9- Your favourite street image of your own to date and why? I have a photo of a young child, a girl, that I took the day before the eve of Christmas, 2007, through the arches of Richmond Bridge on the River Thames. It was late in the afternoon - almost dark - and she was silhouetted by a low orange glowing light from behind. She had her arms out by her side and the slow shutter speed makes it look almost as if she is dancing, like an Angel. It’s quite a personal photograph to me, because it reminds me of my very own Angels.
10- Your favourite piece of equipment? A Nikon Coolpix 800 – my first digital camera. I just love the colours and tones that this little rudimentary box produces, and even though I haven’t used it for ages, I could never part with it. That and my mum’s Pentax SP1000, which I really should use again one day.

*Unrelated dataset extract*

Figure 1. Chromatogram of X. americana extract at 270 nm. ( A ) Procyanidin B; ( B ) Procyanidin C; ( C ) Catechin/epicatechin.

11- What are your favourite settings (Aperture. Shutter Speed, ISO, White Balance, Focus, Manual/Auto, Image Format – RAW/JPEG) for Street Photography and why? I don’t really have any favourite settings, as I switch between them often. That said, I almost always shoot RAW, but I try not to edit my pictures too much.
12- Is photography art? Sometimes it is, sometimes it isn’t. But it very much depends on what you want to make of it. As an artist, it’s not beyond the realms of possibility that one could make art out of every single photograph one ever took… even if was crap. But that doesn’t make it right.
13- Black And White or Colour? Both.
14-What are your thoughts on editing? I don’t like overcooked shots. But like darkroom dodging and burning, editing helps, and is simply a tool to be used carefully or abused. That said, there are many amazing photographs which have been edited well beyond the norm, that are really rather wonderful.
15- Why do you share to Progressive Street and who would you like to see showcased from Progressive Street? When I first started posting shots to the internet I posted them on Trek Earth, which had a really nice community feel to it, with people from all around the world posting and contributing, something I liked a lot. Sadly TE disbanded a while back. More recently I have posted on a few Facebook photography forums, and while I have most certainly enjoyed my interactions there, for some reason I have slowly seemed to stop posting in places other than Progressive Street. I guess I feel quite comfortable and at home here, making friends and expressing myself through my photography along the way.
Who would I like to see showcased? That’s a very hard question to answer. I would need to give that a lot more thought!